A Valentine to Writing
The work is easier - even joyous - if you love it.

Taking a creative leap of faith and showing up for yourself and your work are much easier if you love what you do.
It seems that for every writer who loves writing – the process of writing, not simply holding a book in their hands – there is another who does it only begrudgingly. They gripe about the time commitment or proofreading or having to work through a scene when they’re not sure what should happen next. Like Barbie working out an algebra problem, they think writing is haaaaaarrrrd.
This is not unlike how many people feel about relationships. All that communicating and compromise and feelings? Yuck! Sure, Valentine’s Day is great – photo ops! – but then you have to slog through the next 364 days til it comes round again.
Are you a writer who believes writing is a grind? Do you often paraphrase Hemingway’s quote about opening a vein and bleeding onto the paper? Do you relate to Dorothy Parker’s lament that she hated writing, but loved having written?

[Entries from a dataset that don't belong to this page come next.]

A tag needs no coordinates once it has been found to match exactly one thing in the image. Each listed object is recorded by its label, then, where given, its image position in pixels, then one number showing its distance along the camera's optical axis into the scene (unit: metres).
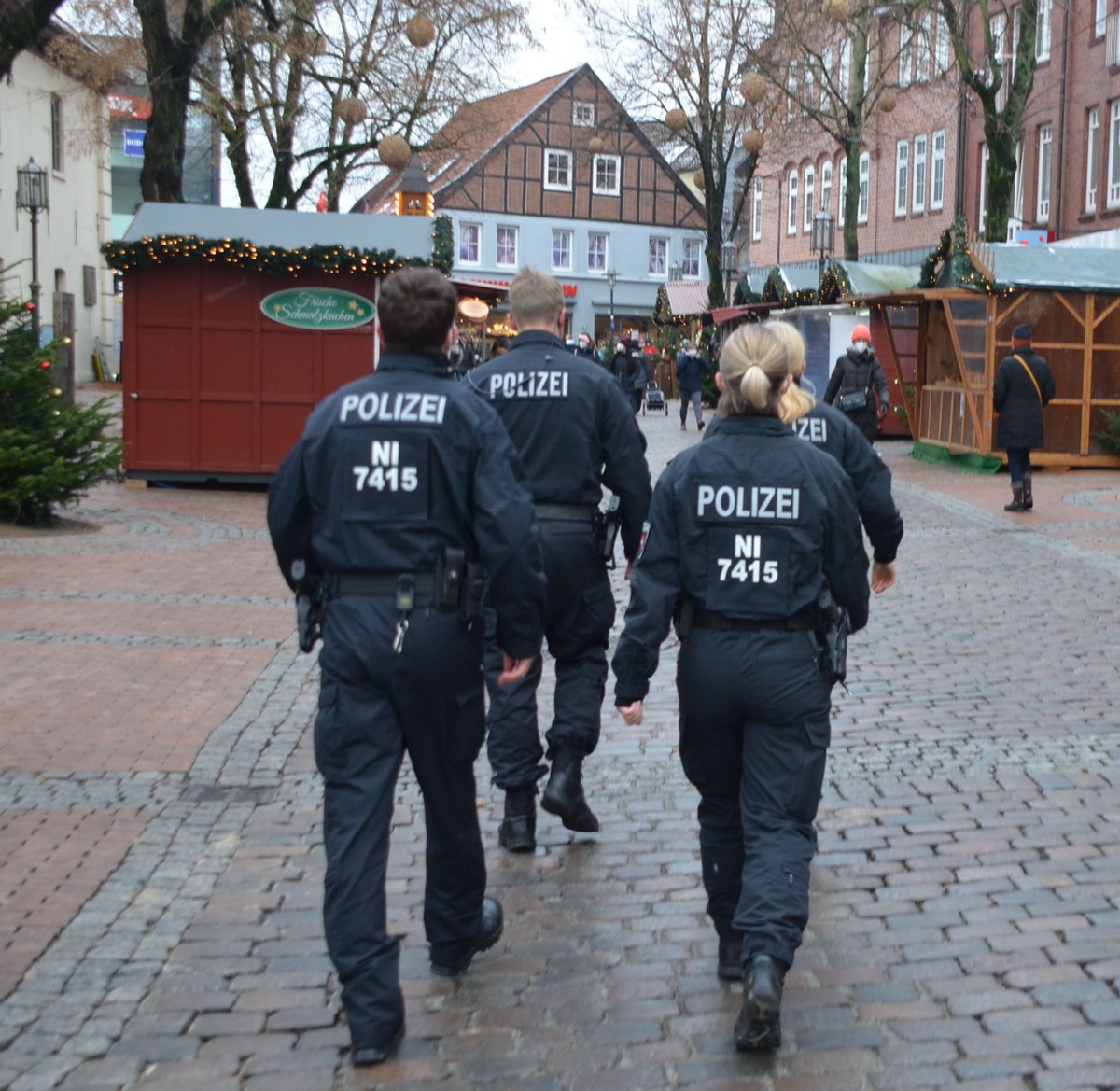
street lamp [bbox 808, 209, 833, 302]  33.06
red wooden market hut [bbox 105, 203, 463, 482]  17.83
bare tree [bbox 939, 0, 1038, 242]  25.06
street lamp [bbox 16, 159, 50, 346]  25.52
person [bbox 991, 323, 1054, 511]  16.02
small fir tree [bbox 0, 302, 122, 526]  13.56
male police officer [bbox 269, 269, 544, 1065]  3.76
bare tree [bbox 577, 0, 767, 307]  35.38
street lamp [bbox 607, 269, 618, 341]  61.72
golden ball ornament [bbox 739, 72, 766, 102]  24.84
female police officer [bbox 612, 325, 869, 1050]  3.94
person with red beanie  17.31
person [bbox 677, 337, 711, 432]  30.08
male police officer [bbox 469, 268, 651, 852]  5.31
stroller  40.25
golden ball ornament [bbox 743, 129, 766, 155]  27.48
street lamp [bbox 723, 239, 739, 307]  43.91
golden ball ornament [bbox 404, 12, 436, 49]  20.58
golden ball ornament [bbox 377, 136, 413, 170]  23.44
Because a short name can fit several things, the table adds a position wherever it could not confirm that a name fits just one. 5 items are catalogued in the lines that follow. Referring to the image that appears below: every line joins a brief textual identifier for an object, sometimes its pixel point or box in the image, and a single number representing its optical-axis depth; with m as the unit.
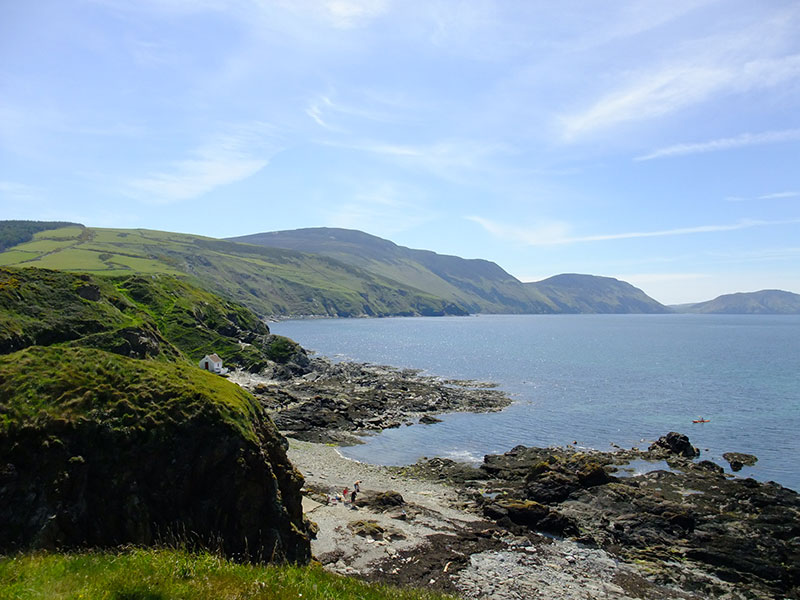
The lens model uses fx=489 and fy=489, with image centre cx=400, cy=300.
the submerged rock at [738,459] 44.00
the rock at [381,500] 33.25
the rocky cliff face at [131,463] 17.25
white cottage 78.44
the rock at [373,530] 28.22
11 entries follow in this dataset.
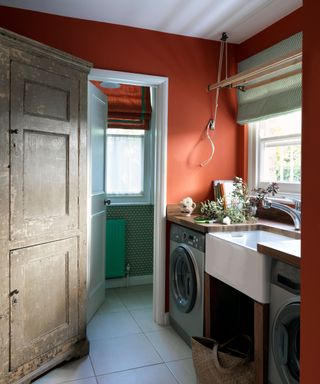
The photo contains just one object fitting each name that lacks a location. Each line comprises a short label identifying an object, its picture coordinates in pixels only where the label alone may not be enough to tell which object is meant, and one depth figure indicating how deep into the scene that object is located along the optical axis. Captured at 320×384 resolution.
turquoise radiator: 3.94
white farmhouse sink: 1.82
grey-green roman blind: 2.58
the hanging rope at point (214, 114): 3.17
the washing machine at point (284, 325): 1.60
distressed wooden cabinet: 1.97
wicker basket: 1.91
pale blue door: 3.01
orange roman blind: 3.91
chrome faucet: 2.28
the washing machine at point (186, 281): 2.47
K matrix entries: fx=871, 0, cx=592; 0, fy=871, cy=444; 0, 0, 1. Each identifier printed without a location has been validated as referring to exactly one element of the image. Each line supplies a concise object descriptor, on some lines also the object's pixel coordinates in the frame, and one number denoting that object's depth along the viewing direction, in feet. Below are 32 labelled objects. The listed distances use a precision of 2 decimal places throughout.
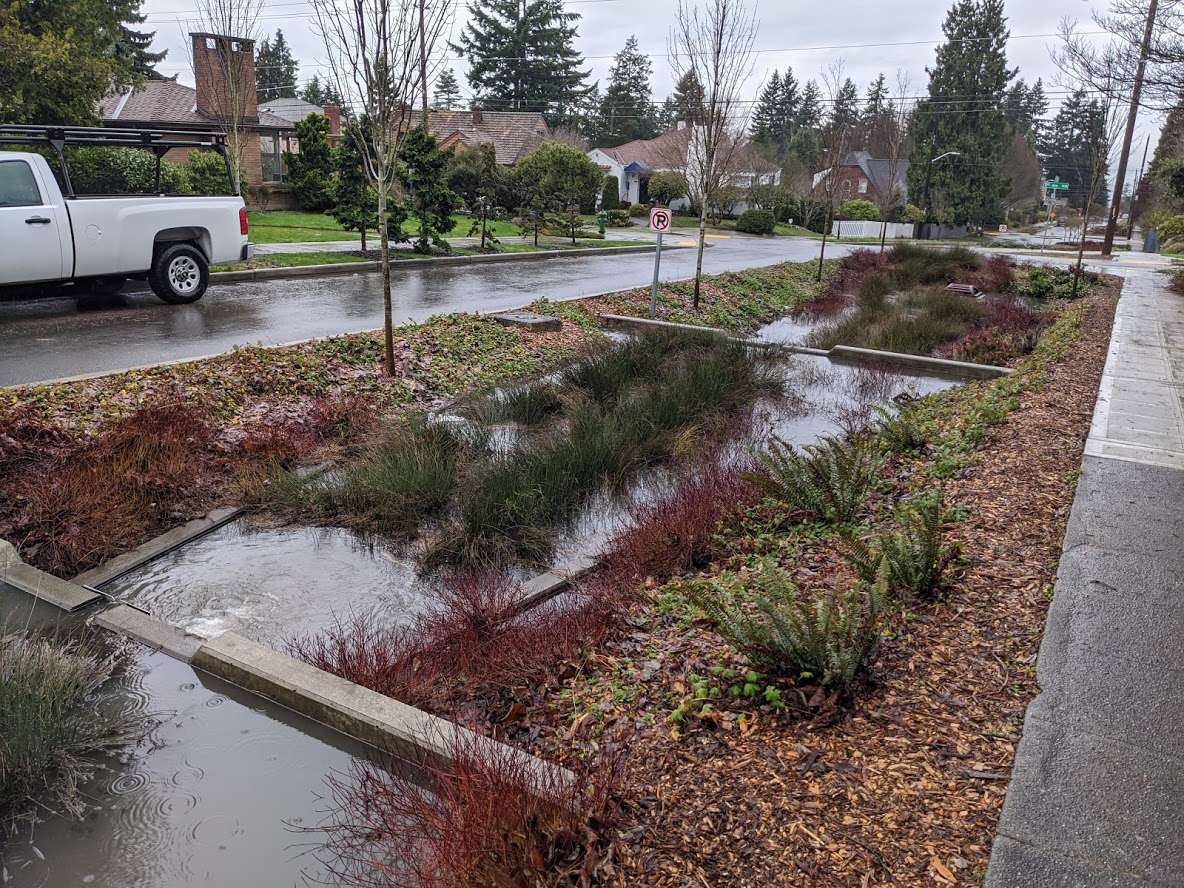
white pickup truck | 33.45
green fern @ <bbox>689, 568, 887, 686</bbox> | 11.14
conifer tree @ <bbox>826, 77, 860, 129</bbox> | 311.11
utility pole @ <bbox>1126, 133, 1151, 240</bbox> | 192.72
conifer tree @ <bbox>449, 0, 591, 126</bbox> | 209.87
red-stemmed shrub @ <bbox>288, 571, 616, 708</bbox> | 13.20
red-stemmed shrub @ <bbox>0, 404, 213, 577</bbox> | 17.71
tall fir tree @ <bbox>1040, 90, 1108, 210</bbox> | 294.60
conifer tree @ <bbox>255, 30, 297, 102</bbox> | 251.19
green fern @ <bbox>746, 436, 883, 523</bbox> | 18.22
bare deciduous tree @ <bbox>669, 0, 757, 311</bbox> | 47.24
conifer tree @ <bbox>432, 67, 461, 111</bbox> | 222.19
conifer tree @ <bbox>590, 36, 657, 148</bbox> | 251.80
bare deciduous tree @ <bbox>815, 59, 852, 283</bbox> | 86.43
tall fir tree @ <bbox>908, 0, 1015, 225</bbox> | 174.50
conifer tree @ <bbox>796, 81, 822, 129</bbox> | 304.91
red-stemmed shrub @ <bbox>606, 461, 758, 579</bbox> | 17.25
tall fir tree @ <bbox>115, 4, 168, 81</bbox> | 164.96
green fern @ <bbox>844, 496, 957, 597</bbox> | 13.55
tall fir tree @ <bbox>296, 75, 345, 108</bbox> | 245.04
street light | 172.55
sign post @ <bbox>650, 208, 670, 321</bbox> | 44.76
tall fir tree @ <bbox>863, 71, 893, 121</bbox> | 293.53
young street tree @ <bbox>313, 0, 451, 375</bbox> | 25.61
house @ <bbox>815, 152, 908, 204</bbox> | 224.94
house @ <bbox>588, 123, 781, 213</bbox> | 169.27
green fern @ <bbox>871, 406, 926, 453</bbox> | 23.34
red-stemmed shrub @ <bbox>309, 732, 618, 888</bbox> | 8.46
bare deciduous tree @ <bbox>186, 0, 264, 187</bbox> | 58.49
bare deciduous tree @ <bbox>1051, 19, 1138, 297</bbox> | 36.50
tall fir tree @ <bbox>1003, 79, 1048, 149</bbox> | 309.81
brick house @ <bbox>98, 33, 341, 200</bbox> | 91.81
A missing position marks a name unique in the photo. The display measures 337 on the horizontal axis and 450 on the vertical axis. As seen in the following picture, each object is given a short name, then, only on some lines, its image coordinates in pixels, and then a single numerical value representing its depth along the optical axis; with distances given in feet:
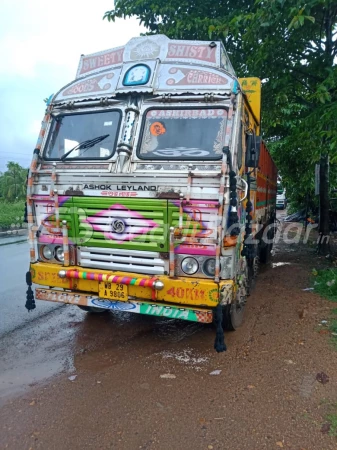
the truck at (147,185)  11.87
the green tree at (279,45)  18.80
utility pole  31.81
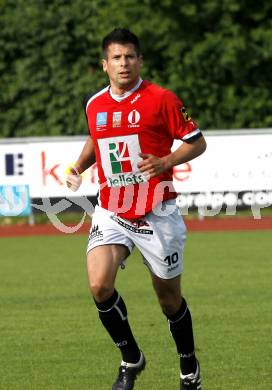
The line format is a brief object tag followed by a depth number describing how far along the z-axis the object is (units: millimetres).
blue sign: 24031
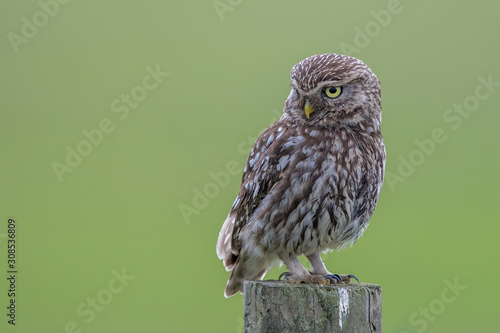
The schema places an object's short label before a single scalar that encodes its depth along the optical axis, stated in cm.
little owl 790
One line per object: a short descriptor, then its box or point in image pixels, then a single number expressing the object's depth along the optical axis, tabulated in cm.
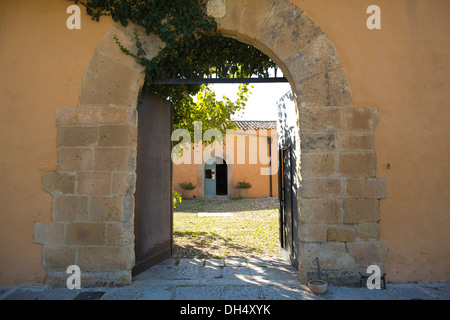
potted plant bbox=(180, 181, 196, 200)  1229
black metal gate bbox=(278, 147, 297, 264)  365
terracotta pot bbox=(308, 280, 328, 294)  254
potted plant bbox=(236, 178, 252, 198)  1244
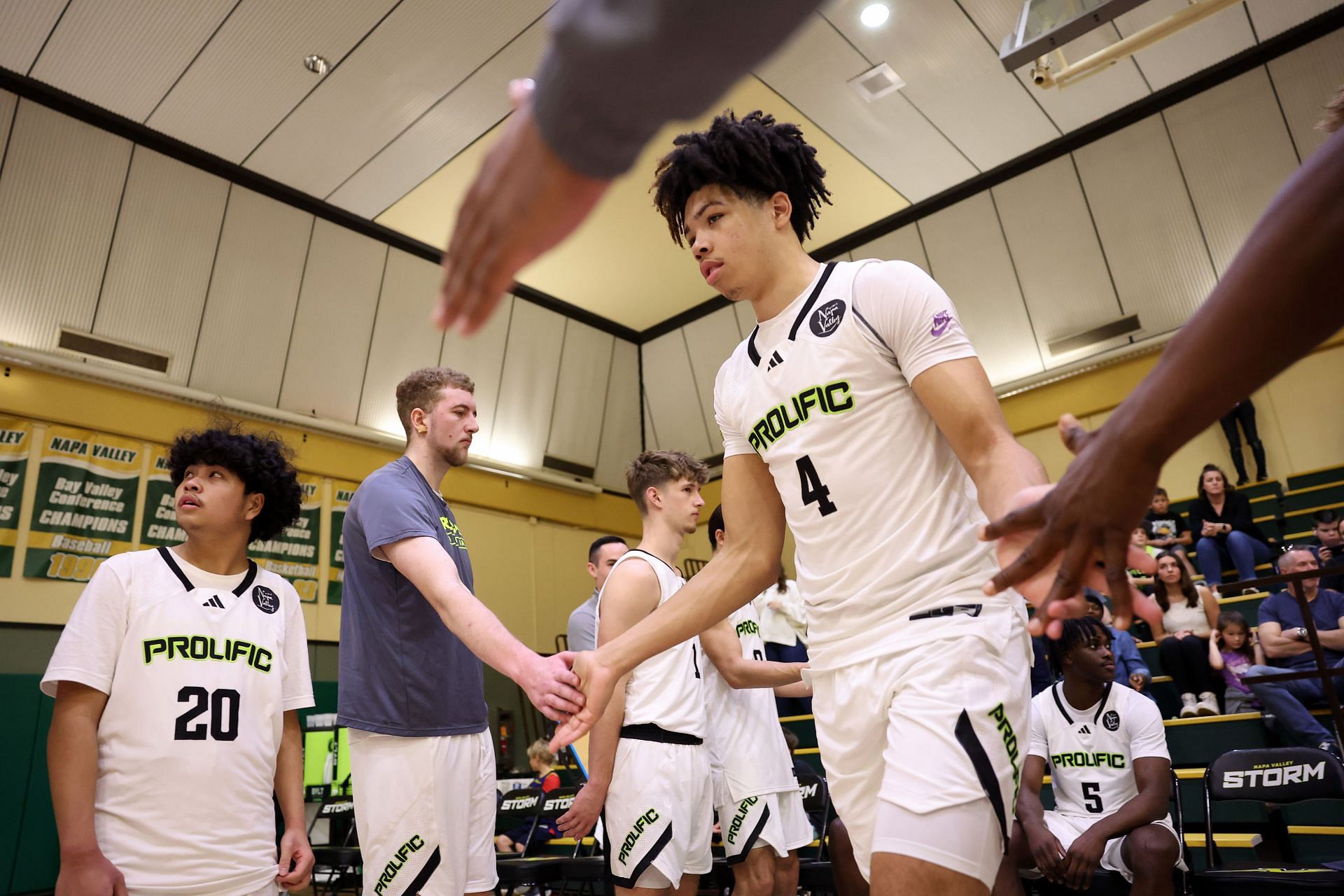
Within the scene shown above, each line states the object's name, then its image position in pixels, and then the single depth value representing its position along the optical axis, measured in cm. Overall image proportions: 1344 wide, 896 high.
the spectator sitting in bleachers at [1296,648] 501
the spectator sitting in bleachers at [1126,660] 605
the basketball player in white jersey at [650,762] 335
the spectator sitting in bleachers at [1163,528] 920
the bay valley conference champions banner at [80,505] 868
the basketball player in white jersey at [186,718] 257
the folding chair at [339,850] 548
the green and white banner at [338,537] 1080
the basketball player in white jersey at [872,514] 169
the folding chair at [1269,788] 352
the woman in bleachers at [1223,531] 841
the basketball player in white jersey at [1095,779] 367
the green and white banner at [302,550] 1016
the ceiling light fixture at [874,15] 919
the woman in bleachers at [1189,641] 614
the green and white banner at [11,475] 839
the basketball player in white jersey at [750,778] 389
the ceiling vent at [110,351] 935
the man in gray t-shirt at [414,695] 280
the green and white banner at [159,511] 940
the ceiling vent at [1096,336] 1166
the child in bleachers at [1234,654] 604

Maybe – just maybe – you should take an opposite approach to your writing for a bit. Remind yourself that you don’t have to write today; you get to write today. Enjoy the challenge of figuring out what happens next. Marvel at the cornucopia choices you get to make – from subject to theme to character to setting – to make this quilt. Get excited about entertaining someone or sharing what you know. Embrace your creativity as joyous, fulfilling, and fun.
Don’t pour out blood onto the paper, pour out love.
Now, it’s axiomatic that love hurts. Opening yourself to the possibility of loving anything comes with the very real likelihood that your love will be rejected or will someday end. It might feel easier to shut yourself off from the possibility, but on the other hands, the rewards are unimaginable.
Love is liberating. Love creates joyous experiences and creates wonderful memories. And what is writing but an expression of love?
You must love other people enough to listen to, observe, and learn about the human condition, and the world enough to notice its beauty and the emotional resonance that differs from place to place. You must love your characters enough to portray them vividly, in all their complexity. You must love your stories enough to want to share them. You must love yourself enough to commit to your creative practice, set aside the time, and continue even when the work is hard.
Of course, we won’t love everything, every day. But without love of some kind, your writing will feel flat, unalive.
Today, take a few minutes to fall in love. If you need a prompt, pick something you already love and commit it to memory. Choose anything – a person, a piece of art, a kind of food or material, a place, a plant or animal, or a sensory experience. Describe your choice in detail. Examine why you love it. Consider what memories and emotions it evokes.